**Written task**
Report back every line in the data that includes the string "комнады".

━━━━

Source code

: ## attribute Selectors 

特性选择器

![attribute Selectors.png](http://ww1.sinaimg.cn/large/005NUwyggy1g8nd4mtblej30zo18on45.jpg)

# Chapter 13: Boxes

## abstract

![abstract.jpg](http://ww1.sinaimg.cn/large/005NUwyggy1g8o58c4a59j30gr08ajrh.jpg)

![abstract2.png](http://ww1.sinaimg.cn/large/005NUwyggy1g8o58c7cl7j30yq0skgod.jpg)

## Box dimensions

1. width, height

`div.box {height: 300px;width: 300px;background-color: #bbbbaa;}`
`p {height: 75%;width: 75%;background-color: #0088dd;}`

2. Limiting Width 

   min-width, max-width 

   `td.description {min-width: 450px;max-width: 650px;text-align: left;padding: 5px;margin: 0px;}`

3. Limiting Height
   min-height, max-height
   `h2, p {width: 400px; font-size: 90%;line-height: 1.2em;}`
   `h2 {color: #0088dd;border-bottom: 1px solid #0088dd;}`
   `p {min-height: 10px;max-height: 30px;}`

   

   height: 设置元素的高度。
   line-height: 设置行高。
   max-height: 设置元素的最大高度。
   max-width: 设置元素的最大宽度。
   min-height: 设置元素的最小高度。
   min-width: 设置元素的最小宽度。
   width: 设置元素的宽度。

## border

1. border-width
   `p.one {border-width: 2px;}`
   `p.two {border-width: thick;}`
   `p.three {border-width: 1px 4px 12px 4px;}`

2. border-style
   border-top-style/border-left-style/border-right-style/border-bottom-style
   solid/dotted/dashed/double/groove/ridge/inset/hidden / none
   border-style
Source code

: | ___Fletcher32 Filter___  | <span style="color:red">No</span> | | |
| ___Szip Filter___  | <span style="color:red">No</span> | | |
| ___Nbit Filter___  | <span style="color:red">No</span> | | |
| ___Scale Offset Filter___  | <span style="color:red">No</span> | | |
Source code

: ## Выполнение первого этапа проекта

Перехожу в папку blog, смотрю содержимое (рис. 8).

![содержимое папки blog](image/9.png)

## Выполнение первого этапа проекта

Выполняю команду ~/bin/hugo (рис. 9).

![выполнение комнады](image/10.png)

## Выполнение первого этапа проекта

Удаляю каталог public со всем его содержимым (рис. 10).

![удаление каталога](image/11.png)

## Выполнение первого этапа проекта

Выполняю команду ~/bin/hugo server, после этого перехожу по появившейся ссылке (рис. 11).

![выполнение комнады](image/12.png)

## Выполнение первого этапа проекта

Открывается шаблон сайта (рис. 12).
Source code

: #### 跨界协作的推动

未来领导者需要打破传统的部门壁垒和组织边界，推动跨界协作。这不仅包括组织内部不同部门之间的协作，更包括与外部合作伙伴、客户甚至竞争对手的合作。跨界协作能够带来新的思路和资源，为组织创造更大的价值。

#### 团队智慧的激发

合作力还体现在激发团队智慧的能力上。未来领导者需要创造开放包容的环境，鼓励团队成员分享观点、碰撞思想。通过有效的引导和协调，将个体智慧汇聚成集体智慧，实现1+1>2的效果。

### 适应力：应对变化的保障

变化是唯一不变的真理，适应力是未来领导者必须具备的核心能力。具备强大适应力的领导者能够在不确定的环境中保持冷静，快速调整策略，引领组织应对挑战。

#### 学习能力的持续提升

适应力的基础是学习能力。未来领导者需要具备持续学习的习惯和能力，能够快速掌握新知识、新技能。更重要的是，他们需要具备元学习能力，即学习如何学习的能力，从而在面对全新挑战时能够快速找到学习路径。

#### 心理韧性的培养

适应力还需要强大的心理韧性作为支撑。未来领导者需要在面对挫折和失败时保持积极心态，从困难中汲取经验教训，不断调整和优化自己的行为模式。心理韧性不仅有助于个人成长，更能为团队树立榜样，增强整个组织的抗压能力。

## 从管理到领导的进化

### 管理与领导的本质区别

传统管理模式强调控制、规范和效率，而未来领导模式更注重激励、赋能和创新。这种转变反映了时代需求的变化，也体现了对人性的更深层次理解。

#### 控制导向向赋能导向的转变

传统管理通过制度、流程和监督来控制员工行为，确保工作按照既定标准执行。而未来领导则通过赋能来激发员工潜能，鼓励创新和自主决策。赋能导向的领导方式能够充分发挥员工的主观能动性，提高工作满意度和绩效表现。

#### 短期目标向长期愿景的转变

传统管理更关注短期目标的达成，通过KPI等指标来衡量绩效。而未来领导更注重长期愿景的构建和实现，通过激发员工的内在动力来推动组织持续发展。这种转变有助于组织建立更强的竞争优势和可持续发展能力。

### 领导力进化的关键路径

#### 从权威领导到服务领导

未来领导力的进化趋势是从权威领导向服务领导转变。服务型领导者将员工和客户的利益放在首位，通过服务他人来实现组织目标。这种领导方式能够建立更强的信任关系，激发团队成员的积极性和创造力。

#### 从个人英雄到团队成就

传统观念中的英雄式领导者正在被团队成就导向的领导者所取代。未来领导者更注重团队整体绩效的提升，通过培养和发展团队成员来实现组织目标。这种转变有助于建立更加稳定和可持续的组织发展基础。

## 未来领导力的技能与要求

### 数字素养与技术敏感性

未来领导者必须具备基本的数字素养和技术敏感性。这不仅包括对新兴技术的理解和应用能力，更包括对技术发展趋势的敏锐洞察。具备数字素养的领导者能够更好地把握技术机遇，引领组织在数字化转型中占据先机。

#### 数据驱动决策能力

━━━━

**Exercise output**
![выполнение комнады](image/10.png)
![выполнение комнады](image/12.png)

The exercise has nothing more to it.